Liddel Strength – John of Gaunt on the borders

220px-Edward_III_of_England_(Order_of_the_Garter)John of Gaunt owned more than thirty castles – many came though his marriage to Blanche of Lancaster, others came by gift from his father Edward III.  One of them, Liddel Strength, sitting on the banks of the River Liddel, quite close to the wonderfully named village of Moat in Cumbria, went through assorted hands until it came into the ownership of the Earls of Kent – John the 3rd Earl of Kent died in 1352.  He was twenty-two.   He died without children and his titles passed to his sister Joan.

Joan became the 4th Countess of Kent and Baroness Wake.  History, on the other hand, knows Joan as the Fair Maid of Kent.   Thomas Holland who married her secretly ultimately became the Earl of Kent when Joan extracted herself from a second bigamous marriage that her family had imposed upon her.

All of which was rather unnecessary in this post because John, Earl of Kent passed the castle to Edward III pictured at the start of this post who in turned passed it to John of Gaunt in 1357 after he had proved his martial ability.
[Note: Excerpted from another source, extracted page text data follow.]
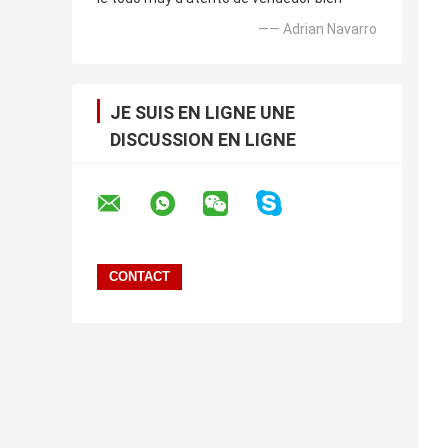
—— Adrian Navarro
JE SUIS EN LIGNE UNE
DISCUSSION EN LIGNE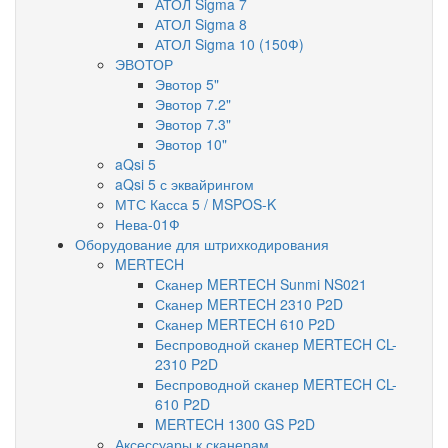
АТОЛ Sigma 7
АТОЛ Sigma 8
АТОЛ Sigma 10 (150Ф)
ЭВОТОР
Эвотор 5"
Эвотор 7.2"
Эвотор 7.3"
Эвотор 10"
aQsi 5
aQsi 5 с эквайрингом
МТС Касса 5 / MSPOS-K
Нева-01Ф
Оборудование для штрихкодирования
MERTECH
Сканер MERTECH Sunmi NS021
Сканер MERTECH 2310 P2D
Сканер MERTECH 610 P2D
Беспроводной сканер MERTECH CL-
2310 P2D
Беспроводной сканер MERTECH CL-
610 P2D
MERTECH 1300 GS P2D
Аксессуары к сканерам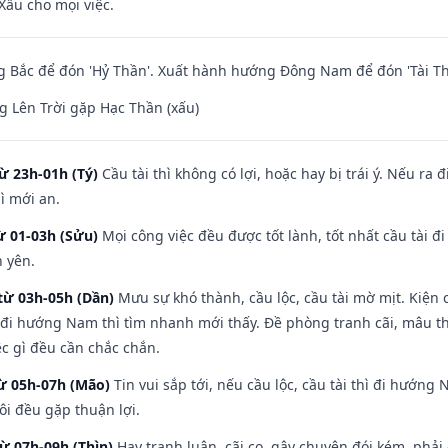
Xấu cho mọi việc.
 Bắc để đón 'Hỷ Thần'. Xuất hành hướng Đông Nam để đón 'Tài Th
 Lên Trời gặp Hạc Thần (xấu)
ừ 23h-01h (Tý)
Cầu tài thì không có lợi, hoặc hay bị trái ý. Nếu ra 
ì mới an.
ừ 01-03h (Sửu)
Mọi công việc đều được tốt lành, tốt nhất cầu tài
h yên.
từ 03h-05h (Dần)
Mưu sự khó thành, cầu lộc, cầu tài mờ mịt. Kiện c
 đi hướng Nam thì tìm nhanh mới thấy. Đề phòng tranh cãi, mâu t
ệc gì đều cần chắc chắn.
từ 05h-07h (Mão)
Tin vui sắp tới, nếu cầu lộc, cầu tài thì đi hướn
ôi đều gặp thuận lợi.
từ 07h-09h (Thìn)
Hay tranh luận, cãi cọ, gây chuyện đói kém, phải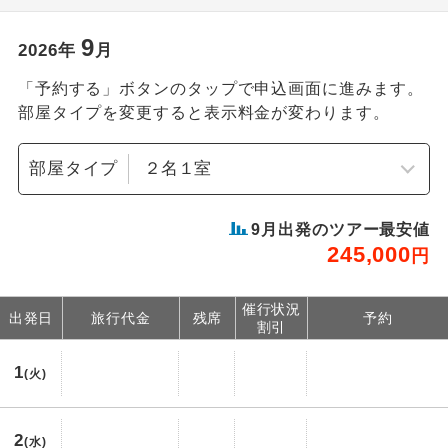
9
2026
年
月
「予約する」ボタンのタップで申込画面に進みます。
部屋タイプを変更すると表示料金が変わります。
部屋タイプ
9
月出発のツアー最安値
245,000
円
催行状況
出発日
旅行代金
残席
予約
割引
1
(火)
2
(水)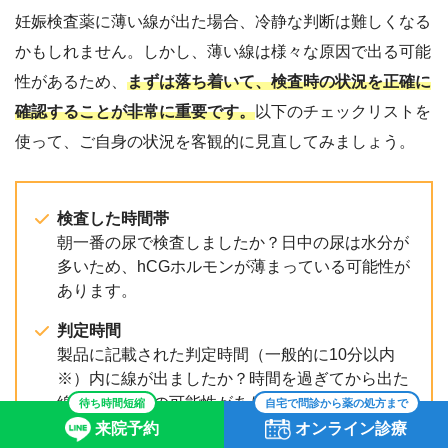
妊娠検査薬に薄い線が出た場合、冷静な判断は難しくなる
かもしれません。しかし、薄い線は様々な原因で出る可能
性があるため、
まずは落ち着いて、検査時の状況を正確に
確認することが非常に重要です。
以下のチェックリストを
使って、ご自身の状況を客観的に見直してみましょう。
検査した時間帯
朝一番の尿で検査しましたか？日中の尿は水分が
多いため、hCGホルモンが薄まっている可能性が
あります。
判定時間
製品に記載された判定時間（一般的に10分以内
※）内に線が出ましたか？時間を過ぎてから出た
線は、蒸発線の可能性があります。
待ち時間短縮
自宅で問診から薬の処方まで
来院予約
オンライン診療
検査前の水分摂取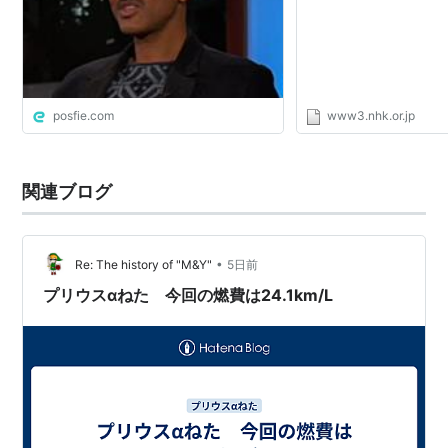
エタノールはバイオマスから創ることから枯渇しない
「再生可能資源」として期待されるものの、ジェットエ
ンジンには凍結の問題があり不向きな他、大豆トウモロ
コシサトウキビなどの作物を利用すると、需要増加によ
posfie.com
www3.nhk.or.jp
る価格高騰で本来の用途に悪影響が出る他、本格的な普
及の際に必要な生産量が確保できないといった問題があ
る。
関連ブログ
•
Re: The history of "M&Y"
5日前
プリウスαねた 今回の燃費は24.1km/L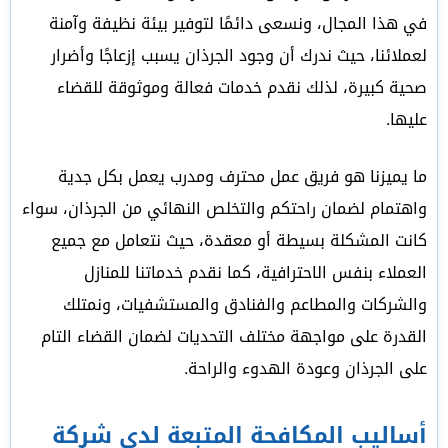
في هذا المجال، ونسعى دائمًا لتوفير بيئة نظيفة وآمنة
لعملائنا، حيث ندرك أن وجود الجرذان يسبب إزعاجًا وأضرار
صحية كبيرة، لذلك نقدم خدمات فعالة وموثوقة للقضاء
عليها.
ما يميزنا هو فريق عمل محترف ومدرب يعمل بكل جدية
واهتمام لضمان راحتكم والتخلص النهائي من الجرذان، سواء
كانت المشكلة بسيطة أو معقدة، حيث نتعامل مع جميع
العملاء بنفس الاحترافية، كما نقدم خدماتنا للمنازل
والشركات والمطاعم والفنادق والمستشفيات، ونمتلك
القدرة على مواجهة مختلف التحديات لضمان القضاء التام
على الجرذان وعودة الهدوء والراحة.
أساليب المكافحة المتبعة لدى شركة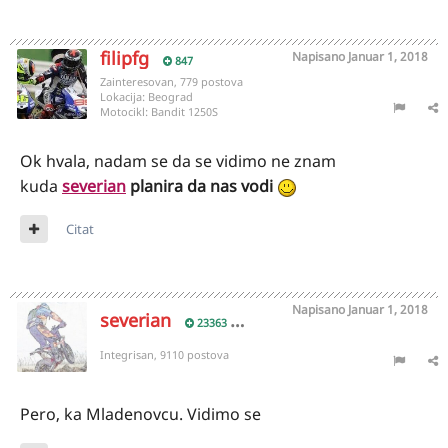
filipfg
Napisano
Januar 1, 2018
847
Zainteresovan, 779 postova
Lokacija:
Beograd
Motocikl:
Bandit 1250S
Ok hvala, nadam se da se vidimo ne znam
kuda
severian
planira da nas vodi
Citat
Napisano
Januar 1, 2018
severian
23363
Integrisan, 9110 postova
Pero, ka Mladenovcu. Vidimo se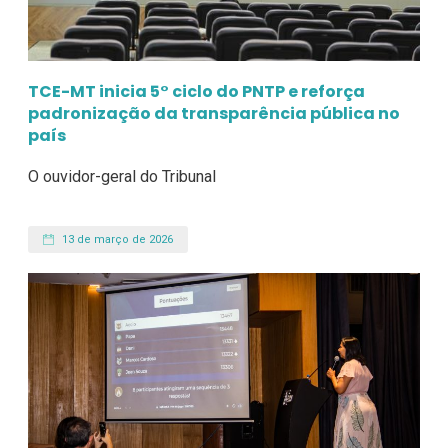
TCE-MT inicia 5° ciclo do PNTP e reforça
padronização da transparência pública no
país
O ouvidor-geral do Tribunal
13 de março de 2026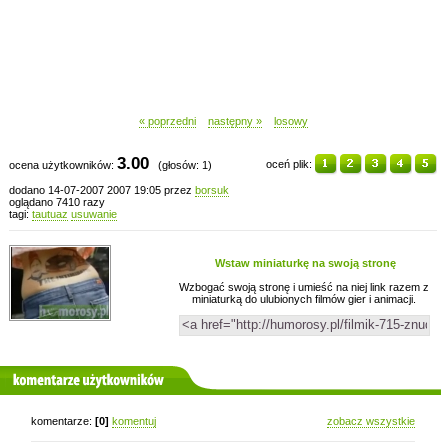
« poprzedni
następny »
losowy
3.00
oceń plik:
ocena użytkowników:
(głosów: 1)
dodano 14-07-2007 2007 19:05 przez
borsuk
oglądano 7410 razy
tagi:
tautuaz
usuwanie
Wstaw miniaturkę na swoją stronę
Wzbogać swoją stronę i umieść na niej link razem z
miniaturką do ulubionych filmów gier i animacji.
komentarze użytkowników
komentarze:
[0]
komentuj
zobacz wszystkie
However, given that the Scots had destroyed the castle in 1346 and behaved rather unpleasantly to the chap responsible for the castle – one Sir Walter de Selby who according to one source was forced to watch two his his sons being strangled prior to his own beheading.

The castle was never rebuilt despite the fact that the area was prone to Scottish raiding given its position on the border.  Edward III’s plan seems to have been that John should become a northern magnate and the lordship gave him the necessary political importance in the region.  Edward was also in the middle of negotiations with King David of Scotland — so a handily placed son was not to be sneezed at in the eventuality of a substitution being required.

Certainly in the 1370s when the intermittent Anglo-Scottish war broke out once more Gaunt went north on Richard II’s behalf with the intention of ending them and had placed the Percy family in a position of greater power than ever on the borders by giving the earl of Northumberland the powers necessary to levy forces from across the marches to repel a Scottish army.

The  title to the Lordship would pass to Henry of Bolingbroke in 1380.